[Фрагмент документа]
====

Далее мы приводим цитату, которая ставит на прочный фундамент нами постулированную мысль о том, что идея «Третьего Рима» зародилась на Русской земле задолго до ее официальной письменной фиксации в посланиях Мисюря Мунехина великому князю Василию Иоанновичу.

Сознание временности "временных" лет проявляется и в схожем названии Новгородской 1-й летописи (младшего извода): «Временник, еже нарицается летописание князей и земля Руския, и како избра Богъ страну нашу на последнее время...» Идея избранности уже прозвучала! И прозвучала как соборное сознание всего русского народа, а не домысел книжника-одиночки.

«Как эпос по большей части — собственность всего кровно-культурно-родственного коллектива, так и летопись — собственность вероисповедно-родственного, одну княжескую или царскую кровь чтущего народа».

Эта же идея воплощалась в домонгольской Руси и в памятниках зодчества.

«Говоря о программе богатейшего скульптурного убранства Дмитриевского собора во Владимире, О.М. Иоаннисян показывает, что ее вдохновитель был носителем очень амбициозной и откровенно имперской идеологии. Вне всякого сомнения, во время создания Дмитриевского собора таким во Владимире был только один человек — сам князь Всеволод Юрьевич Большое Гнездо... Основной смысл программы скульптурного убранства владимирских построек, возведенных как Андреем Боголюбским, так и Всеволодом Большое Гнездо, сводится, — полагает исследователь, — к идее прославления единодержавной власти князя...»

Идея самодержавия, пришедшая из Византии, с самого начала своего бытования была сопряжена с избранностью русского народа стать последней христианской империей! Казалось бы, после татарского нашествия такие воззрения должны были кануть в Лету за отсутствием исторической перспективы действительно воплотить имперские чаяния на Руси в жизнь. Русь была растерзана и оказалась в кольце злейших врагов.

====

[Представленные записи]
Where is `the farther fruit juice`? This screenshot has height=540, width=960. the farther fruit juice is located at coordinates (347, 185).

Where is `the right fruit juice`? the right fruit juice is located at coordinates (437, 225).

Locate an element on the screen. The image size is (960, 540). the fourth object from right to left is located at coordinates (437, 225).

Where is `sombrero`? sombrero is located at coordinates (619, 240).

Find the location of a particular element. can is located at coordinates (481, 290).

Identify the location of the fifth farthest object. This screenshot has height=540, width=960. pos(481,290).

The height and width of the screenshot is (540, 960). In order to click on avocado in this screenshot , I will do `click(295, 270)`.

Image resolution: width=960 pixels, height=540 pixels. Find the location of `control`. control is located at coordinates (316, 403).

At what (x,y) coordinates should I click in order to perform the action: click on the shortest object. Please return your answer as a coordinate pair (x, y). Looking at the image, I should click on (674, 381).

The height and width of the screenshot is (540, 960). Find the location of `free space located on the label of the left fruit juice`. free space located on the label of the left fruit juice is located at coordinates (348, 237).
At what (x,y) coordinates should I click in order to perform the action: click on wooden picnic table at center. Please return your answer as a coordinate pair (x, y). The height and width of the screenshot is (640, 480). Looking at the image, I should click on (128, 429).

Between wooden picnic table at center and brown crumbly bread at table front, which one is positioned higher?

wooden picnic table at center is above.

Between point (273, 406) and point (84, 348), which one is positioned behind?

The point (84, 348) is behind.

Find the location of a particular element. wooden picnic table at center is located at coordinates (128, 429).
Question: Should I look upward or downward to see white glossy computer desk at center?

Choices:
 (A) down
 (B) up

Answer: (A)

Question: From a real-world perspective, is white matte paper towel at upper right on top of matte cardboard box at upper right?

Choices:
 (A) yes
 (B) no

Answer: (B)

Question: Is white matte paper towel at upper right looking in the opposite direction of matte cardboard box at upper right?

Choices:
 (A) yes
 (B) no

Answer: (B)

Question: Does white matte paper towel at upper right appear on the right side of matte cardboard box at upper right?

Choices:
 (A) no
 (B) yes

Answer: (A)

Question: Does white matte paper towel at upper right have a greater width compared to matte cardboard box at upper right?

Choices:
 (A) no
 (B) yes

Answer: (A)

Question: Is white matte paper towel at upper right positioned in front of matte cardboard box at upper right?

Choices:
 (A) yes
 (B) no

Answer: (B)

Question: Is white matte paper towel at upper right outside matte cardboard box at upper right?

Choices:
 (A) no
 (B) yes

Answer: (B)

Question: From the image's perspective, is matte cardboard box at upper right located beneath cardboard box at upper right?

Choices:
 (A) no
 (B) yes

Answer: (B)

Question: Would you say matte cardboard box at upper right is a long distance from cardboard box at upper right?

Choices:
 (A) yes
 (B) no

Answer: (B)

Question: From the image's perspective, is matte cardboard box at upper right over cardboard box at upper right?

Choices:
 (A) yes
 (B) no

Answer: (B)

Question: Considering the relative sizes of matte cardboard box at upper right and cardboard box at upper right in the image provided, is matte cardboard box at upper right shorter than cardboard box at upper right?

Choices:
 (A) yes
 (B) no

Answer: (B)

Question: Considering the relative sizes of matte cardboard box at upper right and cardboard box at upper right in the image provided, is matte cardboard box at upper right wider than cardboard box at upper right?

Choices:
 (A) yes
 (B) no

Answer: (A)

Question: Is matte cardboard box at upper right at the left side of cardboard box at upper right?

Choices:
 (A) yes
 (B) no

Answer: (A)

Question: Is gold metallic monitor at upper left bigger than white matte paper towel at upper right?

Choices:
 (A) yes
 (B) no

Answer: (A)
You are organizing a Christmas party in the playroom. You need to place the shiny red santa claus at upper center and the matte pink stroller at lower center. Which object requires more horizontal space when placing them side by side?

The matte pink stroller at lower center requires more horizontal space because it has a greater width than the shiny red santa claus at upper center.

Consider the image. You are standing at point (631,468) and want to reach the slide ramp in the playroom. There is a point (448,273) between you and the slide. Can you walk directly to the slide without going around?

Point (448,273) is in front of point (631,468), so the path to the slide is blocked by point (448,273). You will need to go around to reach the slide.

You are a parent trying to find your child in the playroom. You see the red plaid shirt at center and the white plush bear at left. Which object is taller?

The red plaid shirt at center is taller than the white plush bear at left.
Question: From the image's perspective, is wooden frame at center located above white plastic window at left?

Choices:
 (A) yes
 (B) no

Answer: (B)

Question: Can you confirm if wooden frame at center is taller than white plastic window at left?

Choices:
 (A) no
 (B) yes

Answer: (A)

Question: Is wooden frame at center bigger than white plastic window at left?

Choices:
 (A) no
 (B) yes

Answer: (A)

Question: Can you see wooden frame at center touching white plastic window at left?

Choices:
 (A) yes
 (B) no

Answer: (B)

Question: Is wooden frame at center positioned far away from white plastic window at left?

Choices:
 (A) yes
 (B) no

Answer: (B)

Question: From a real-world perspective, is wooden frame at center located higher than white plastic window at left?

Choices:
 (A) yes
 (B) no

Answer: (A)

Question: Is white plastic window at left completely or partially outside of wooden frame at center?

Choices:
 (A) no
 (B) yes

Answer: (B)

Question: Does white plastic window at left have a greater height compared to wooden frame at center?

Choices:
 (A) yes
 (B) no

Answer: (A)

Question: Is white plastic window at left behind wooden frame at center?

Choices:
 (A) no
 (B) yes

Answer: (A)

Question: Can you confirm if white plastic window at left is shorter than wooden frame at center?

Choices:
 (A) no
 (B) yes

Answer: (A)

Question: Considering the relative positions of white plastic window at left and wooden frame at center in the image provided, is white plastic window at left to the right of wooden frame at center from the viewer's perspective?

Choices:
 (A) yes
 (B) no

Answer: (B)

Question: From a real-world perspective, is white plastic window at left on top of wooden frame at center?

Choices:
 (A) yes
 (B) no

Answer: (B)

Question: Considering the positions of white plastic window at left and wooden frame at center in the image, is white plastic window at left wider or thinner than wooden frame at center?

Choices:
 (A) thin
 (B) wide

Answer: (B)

====

[Поставленные задания]
1. Кому были адресованы послания Мисюря Мунехина, если верить фрагменту об идее «Третьего Рима»?
2. Назовите всех людей, которые упомянуты по имени во фрагменте об идее «Третьего Рима».
3. Продолжите фрагмент об идее «Третьего Рима», начав сразу после его последнего предложения.
Записи здесь никакой роли не играют.

[Результаты выполнения]
1. Великому князю Василию Иоанновичу.

2. Мисюрь Мунехин, великий князь Василий Иоаннович, О.М. Иоаннисян, князь Всеволод Юрьевич Большое Гнездо, Андрей Боголюбский.

3.
«В XIII веке княжеская Русь подверглась почти одновременному нападению с двух сторон: с Запада и с Востока. Через три года после взятия крестоносцами Константинополя, в 1207 г., папа Иннокентий III направил русским князьям послание, где говорилось: "Так как страна греков и их Церковь почти полностью вернулась к признанию апостольского престола и подчиняются распоряжением его, представляется заблуждением, что часть не соглашается с целым и что частное откололось от общего"».

Крайне важно и еще одно свидетельство, которое позволяет еще раз оценить «по достоинству» ставку Даниила Галицкого на Европу в его борьбе с Ордой.

После падения Царьграда «...папа потребовал, чтобы Польша, Орден, Швеция и Норвегия блокировали Русь и препятствовали ввозу в нее железа и любого оружия».

Агрессия с Запада носила планомерный и поступательный характер, который вряд ли мог укрыться от современников. Речь шла о долгосрочной войне против православного Востока. И это не преувеличение.

«Это была не локальная, а вполне континентальная война: избиение латинян в Константинополе в 1182 г., последующий погром норманнами Фессалоник, захват крестоносцами Константинополя и образование на месте Византии Латинской империи, немецкие крестовые походы XIII в. на языческую Литву и на северные русские земли, нападения на них же шведов — все эти и подобные локальные столкновения западно- и восточноевропейцев оказались прелюдией к тому, что вскоре Европу с севера на юг — от Скандинавии до о. Крит — разрезала хорошо видимая линия фронта, над которой реяли католические знамена. Началось время борьбы с восточноевропейскими язычниками и "схизматиками": "...именно с этого времени начинается новая волна крестоносного движения... идеологом ее, естественно, была римская курия, которая фактически возглавила широкомасштабное наступление против народов восточноевропейского региона от полярного круга до Босфора"».

В апреле 1257 г. римская курия инициировала подготовку крестового похода против Руси, обещая его участникам отпущение грехов. «25 января 1260 г. папа Александр VI призвал рыцарей Тевтонского ордена к походу против монголов и передал им в подчинение все русские земли, которые они во время похода завоюют. 21 марта и 8 апреля того же года папа повторил этот призыв в письмах к магистру Гартмуду фон Грюнбаху».

Мог ли не знать об этом Даниил Галицкий, который планировал опереться на помощь пап?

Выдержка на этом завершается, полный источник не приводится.